One thing that concerns me is that we are in danger of being corrupted by cynicism. What is cynicism? Historically, it was a Greek school of philosophy led by Diogenes. Its adherents believed that virtue is the only good and its essence lies in self-control and independence. Jesus was sometimes misunderstood as some sort of Jewish cynic. Flowing from that, the popular understanding is that cynicism is a faultfinding and critical attitude of persons who believe that human conduct is motivated wholly by self-interest. Cynics distrust human nature and human motivation.

There are lots of reasons to be cynical today. In the public arena columnists say that being a ‘good politician’ today is an oxymoron – a contradiction in terms. Political commentators say their jobs are at risk because the only thing politicians read are the polls and percentages. We are told that negative TV ads really work and are told the winner of the campaign will be the best candidate money can buy! Military attacks and violence are viewed as the only solution to international problems – not the last resort.

And in the Church, we see a withdrawal from the implementation of the vision of Vatican II. It is replaced by something called restoration which means getting things back to pre-Vatican II patriarchy and top-down directives. The selection of bishops’ process is secretive and non-democratic. Women are made to be invisible. We are simply told to pray for more vocations to supplement the shrinking number of celibate priests.

In sum, we feel overwhelmed and burdened by the plight of living in a global village where we are confronted with every social pain and tragedy in the world. There is a name for it: compassion fatigue.

In the face of all this we find a balm in our Christian faith. We call it hope. Hope isn’t the denial of reality, but it’s coming to a new perspective. As Judy Griep, who has discovered the rich meaning of hope through her years of living with cancer, says: hope is more of a verb than a noun. She has developed an acronym for H.O.P.E. – having other possibilities exist. Remember, Christian faith is not built on optimism – the conviction that everything will inevitably turn out right. It is built on hope – that all will be well if we have faith in God and open ourselves to change and growth. As the philosopher says, “Change is the nature of life and its hope.”

We have to cooperate with change, not resist it. Recently I was at a conference about problems in the inner city. One person said, “Somebody will do something about it. They always do.” And another person responded, “Yes, that somebody has to be you and me. There is nobody else.

One of my favorite saints is Sir Thomas More – husband, father, and chancellor of England under Henry VIII. Just before he was executed he turned to the people who were watching and said, “I die the king’s good servant, but God’s first.” We need to keep our priorities clear!

Hope inspires our Conversations on Peace group to begin work on a “Peace in the Precincts” project to influence the issues that are raised in caucuses and political conventions. Hope inspires a significant number of Joan of Arc’ers to travel to Milwaukee this weekend for the national “Call to Action” conference working for renewal in the church.
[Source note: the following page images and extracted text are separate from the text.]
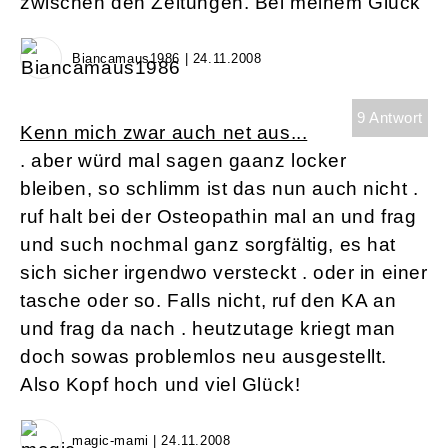
zwischen den Zeitungen. Bei meinem Glück
Biancamaus1986 | 24.11.2008
9 Antwort
Kenn mich zwar auch net aus...
. aber würd mal sagen gaanz locker
bleiben, so schlimm ist das nun auch nicht .
ruf halt bei der Osteopathin mal an und frag
und such nochmal ganz sorgfältig, es hat
sich sicher irgendwo versteckt . oder in einer
tasche oder so. Falls nicht, ruf den KA an
und frag da nach . heutzutage kriegt man
doch sowas problemlos neu ausgestellt.
Also Kopf hoch und viel Glück!
magic-mami | 24.11.2008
Hope inspires us to work with the Search Institute to find more effective ways of supporting our youth and integrating them into our community.

Let me conclude my telling the story about the Native American grandfather who was talking to his grandson about how he felt. He said, “I feel as if I have two wolves fighting in my heart. One wolf is the vengeful, angry, violent one. The other wolf is the loving, compassionate one.” The grandson asked him, “Which wolf will win the fight in your heart?” The grandfather answered: “The one I feed.”

We have choices to make. We can make the choice to go with violence and attack. That’s one choice. Or we can be cynics and give up. That’s another choice. Or we can choose the third way and recommit ourselves to peace, non-violence, inclusivity and compassion. That is the way of hope and healing.